Hannah, we are to believe, is very dumb but also very funny! To the extent that her ignorance was intended to boost some sense of relatability, the joke wouldn’t really have worked. We laugh at her, then with her. (Intelligence, by the way, isn’t necessarily measured in historical knowledge, but that did seem to be the show’s suggestion.)

I’m generally okay with the idea that some chunk of the adult population doesn’t remember some chunk of the American history they learned in school. It’s not ideal, but it’s also realistic. In that sense, making a joke of Hannah’s limited knowledge, as “The Bachelorette” did, is actually not a bad thing: It’s a form of cultural shaming. The message is that she’s laughably ignorant, not laudably ignorant.

Even so, my colleague John Daniel Davidson wrote last week about waning interest in the Civil War, demonstrating how the “politicization of history invites ignorance.” Howard Zinn’s cartoonish approach to teaching the past, “is now common among professional historians, with the result that growing numbers of Americans don’t know much, or care to know much, about their own history,” Davidson argued (emphasis added).
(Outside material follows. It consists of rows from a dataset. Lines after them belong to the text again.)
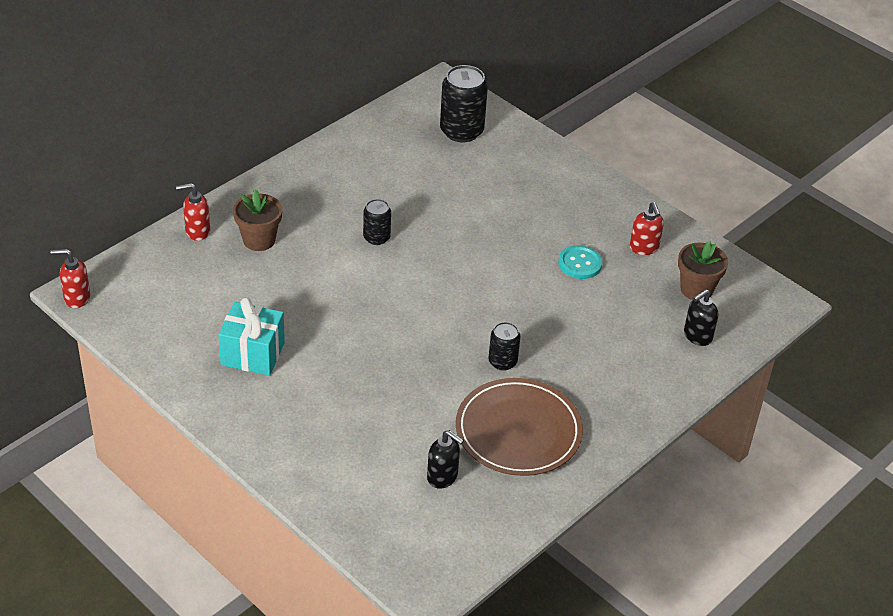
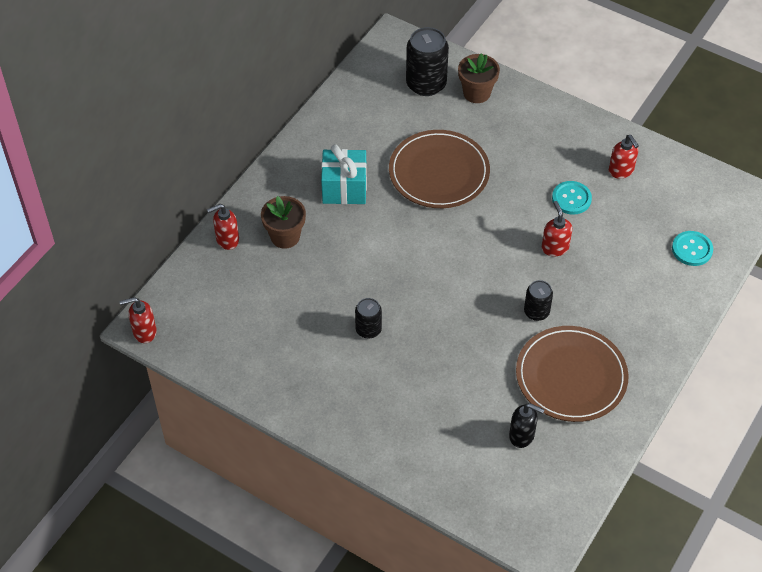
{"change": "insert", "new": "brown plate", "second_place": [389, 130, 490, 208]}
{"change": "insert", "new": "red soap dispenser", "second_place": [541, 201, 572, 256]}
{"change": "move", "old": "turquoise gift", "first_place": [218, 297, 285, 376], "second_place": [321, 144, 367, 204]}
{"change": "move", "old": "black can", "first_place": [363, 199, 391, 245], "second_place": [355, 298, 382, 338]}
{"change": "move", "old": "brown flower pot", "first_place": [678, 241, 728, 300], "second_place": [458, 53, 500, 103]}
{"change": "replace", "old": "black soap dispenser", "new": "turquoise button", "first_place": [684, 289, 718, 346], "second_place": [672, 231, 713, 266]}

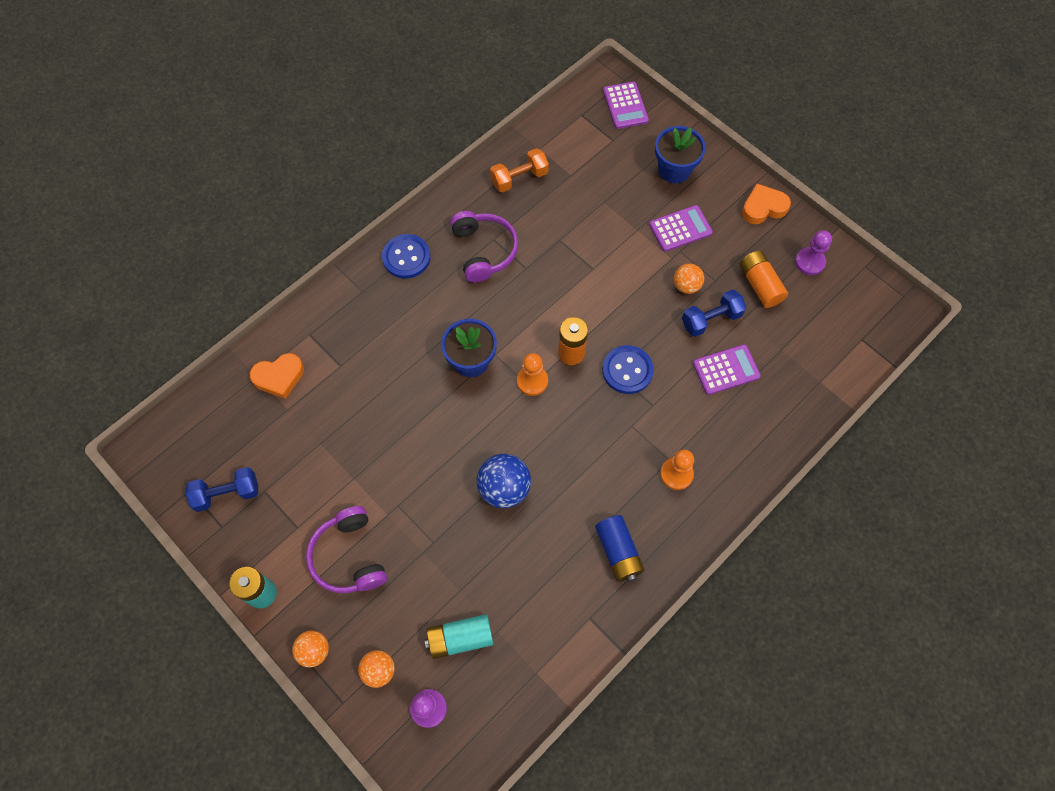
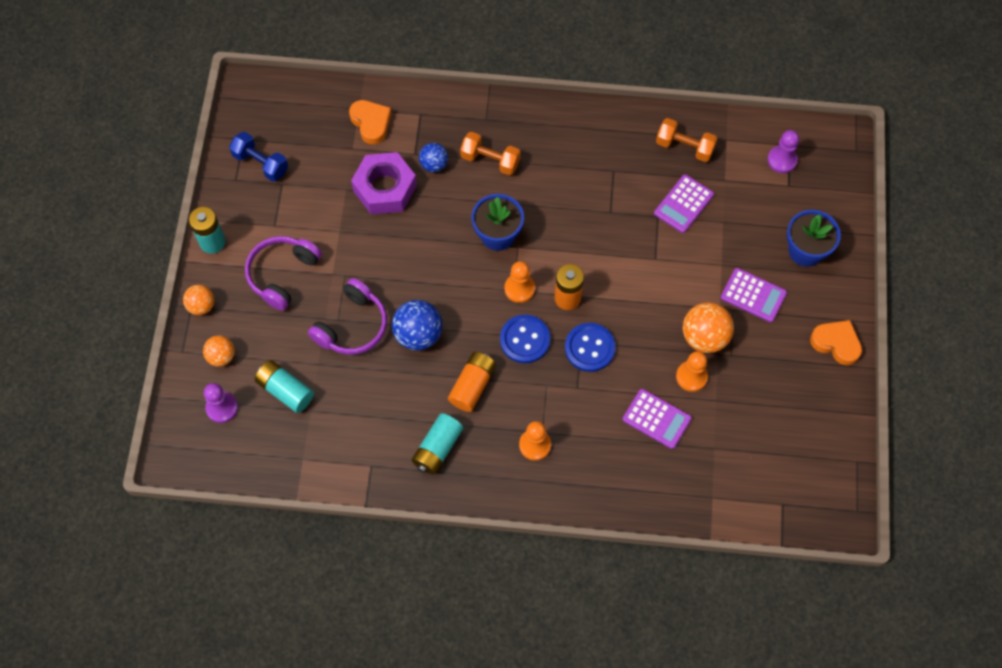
{"change": "insert", "new": "purple nut", "second_place": [351, 152, 417, 214]}
{"change": "insert", "new": "blue ball", "second_place": [419, 143, 448, 172]}
{"change": "insert", "new": "orange dumbbell", "second_place": [460, 132, 521, 175]}
{"change": "move", "old": "blue button", "first_place": [382, 234, 431, 278], "second_place": [500, 315, 550, 363]}
{"change": "move", "old": "purple headphones", "first_place": [450, 211, 518, 283], "second_place": [308, 278, 387, 355]}
{"change": "move", "old": "purple calculator", "first_place": [603, 82, 649, 129], "second_place": [654, 174, 714, 233]}
{"change": "move", "old": "orange battery", "first_place": [740, 251, 788, 308], "second_place": [448, 352, 496, 412]}
{"change": "move", "old": "purple pawn", "first_place": [795, 230, 832, 275], "second_place": [767, 130, 799, 173]}
{"change": "replace", "old": "blue dumbbell", "new": "orange pawn", "first_place": [682, 289, 746, 337], "second_place": [676, 351, 708, 392]}
{"change": "recolor", "old": "blue battery", "new": "turquoise battery", "first_place": [595, 515, 645, 582], "second_place": [412, 413, 463, 475]}
{"change": "rotate", "old": "orange heart", "first_place": [250, 353, 304, 399], "second_place": [349, 100, 392, 144], "degrees": -150}
{"change": "resize", "old": "orange ball", "first_place": [674, 264, 704, 294], "second_place": [683, 302, 734, 353], "factor": 1.63}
Hannah Brown is 24. I can’t speculate on whether her knowledge base reflects broader trends among our age demographic. Most likely she’s just not all that interested in history, which is not all that uncommon or new.

But her reduction of a principle like “no taxation without representation” to a “chant,” or the Boston Tea Party to the throwing of “a bunch of tea in some body of water,” gets at Davidson’s point about the generations raised on Zinn and his acolytes. Davidson quoted the historian Wilfred McClay, who recently criticized the Zinn model by asking, “Why learn what the Wilmot Proviso was, or what exactly went into the Compromise of 1850, when you could just say we had this original sin of slavery?”

Perhaps there’s been a Great Simplification, and perhaps that’s fueling something corrosive in our culture.